When writing out the listing below, reproduce every word exactly and skip the pictures.

(Beginning of DATASET SECTION)

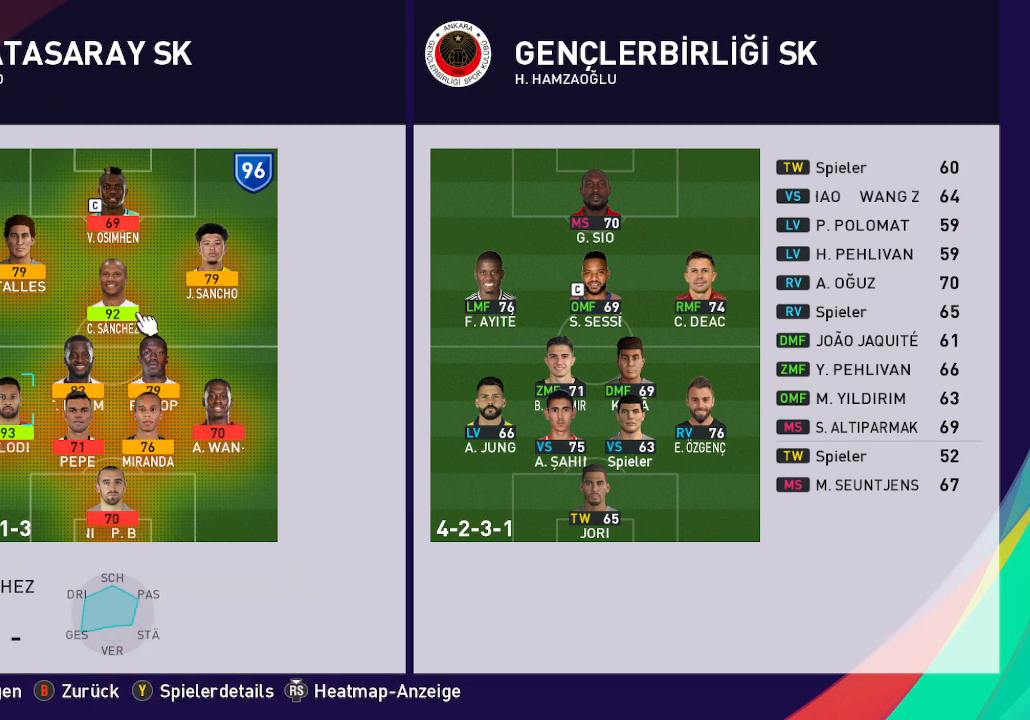
{"buttons": [], "left_stick": "center", "right_stick": "center", "events": [[300, "A", "down"], [467, "A", "up"]]}
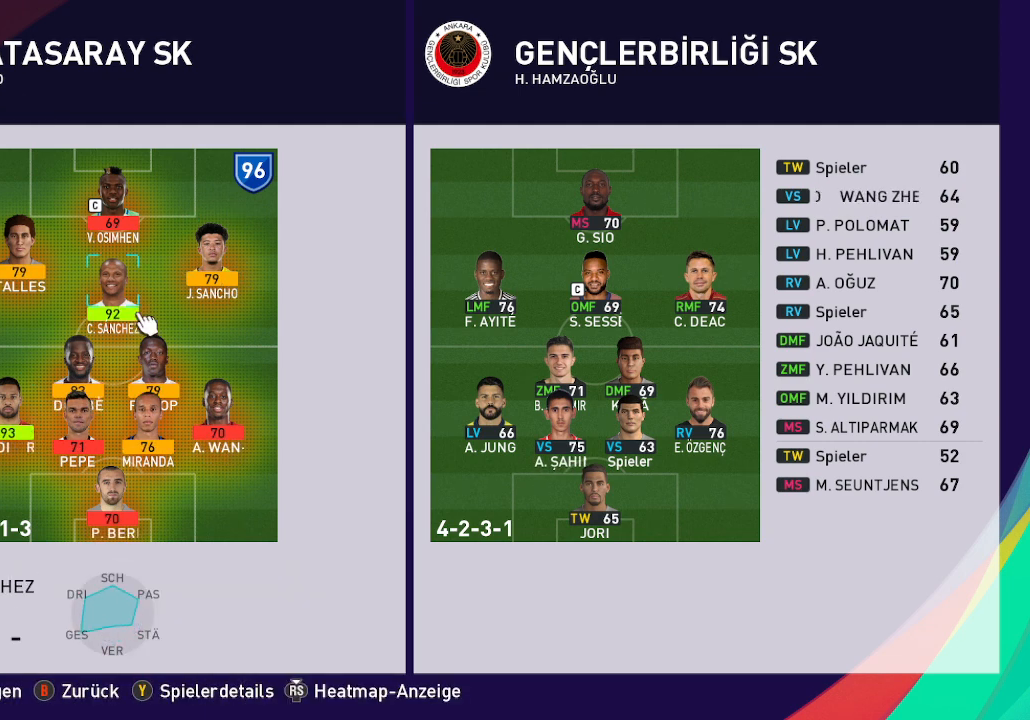
{"buttons": [], "left_stick": "center", "right_stick": "center", "events": [[133, "B", "down"], [233, "B", "up"]]}
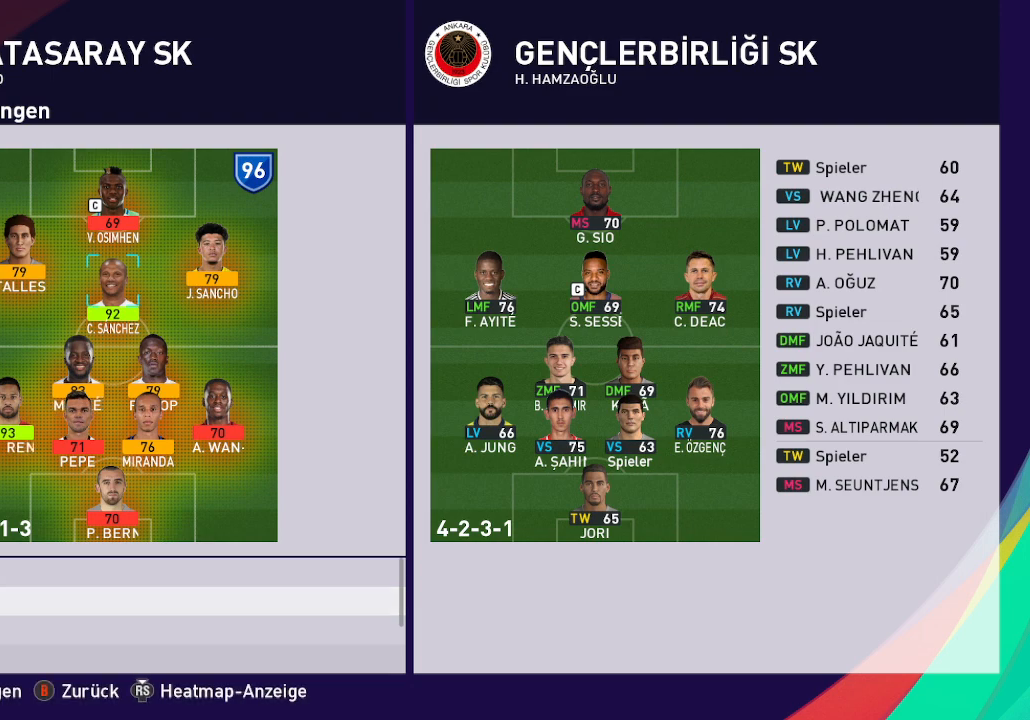
{"buttons": [], "left_stick": "center", "right_stick": "center", "events": [[33, "DPAD_UP", "down"], [167, "DPAD_UP", "up"], [400, "A", "down"], [500, "A", "up"]]}
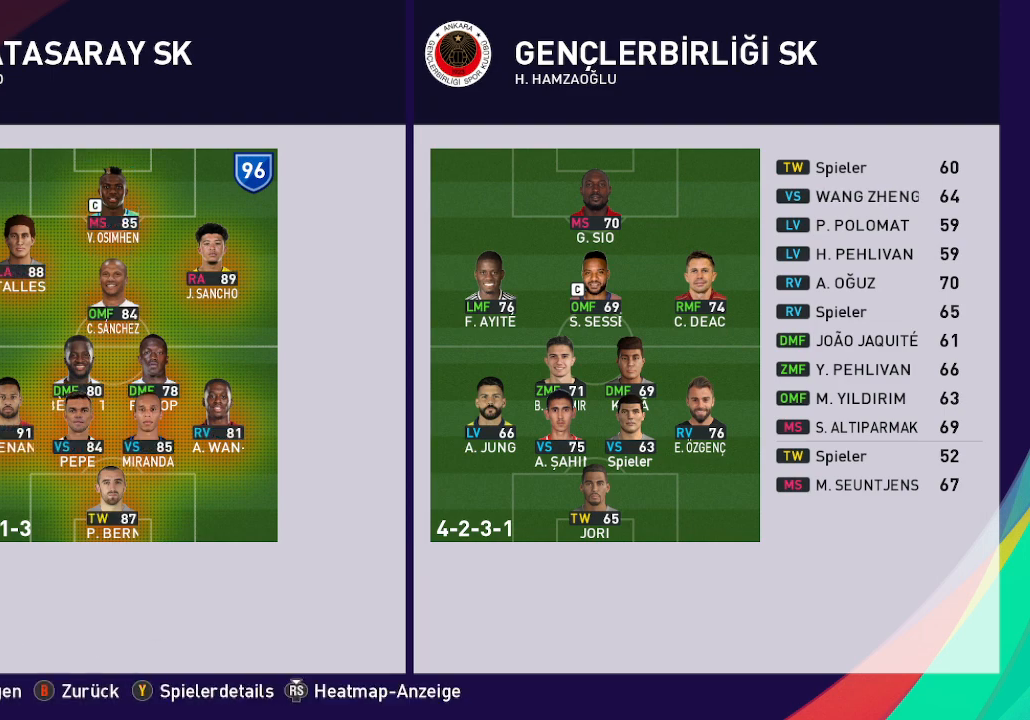
{"buttons": [], "left_stick": "center", "right_stick": "center", "events": []}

(End of DATASET SECTION)

> EXERCISE OUTPUT:
{"buttons": [], "left_stick": "center", "right_stick": "center", "events": [[300, "A", "down"], [467, "A", "up"]]}
{"buttons": [], "left_stick": "center", "right_stick": "center", "events": [[133, "B", "down"], [233, "B", "up"]]}
{"buttons": [], "left_stick": "center", "right_stick": "center", "events": [[33, "DPAD_UP", "down"], [167, "DPAD_UP", "up"], [400, "A", "down"], [500, "A", "up"]]}
{"buttons": [], "left_stick": "center", "right_stick": "center", "events": []}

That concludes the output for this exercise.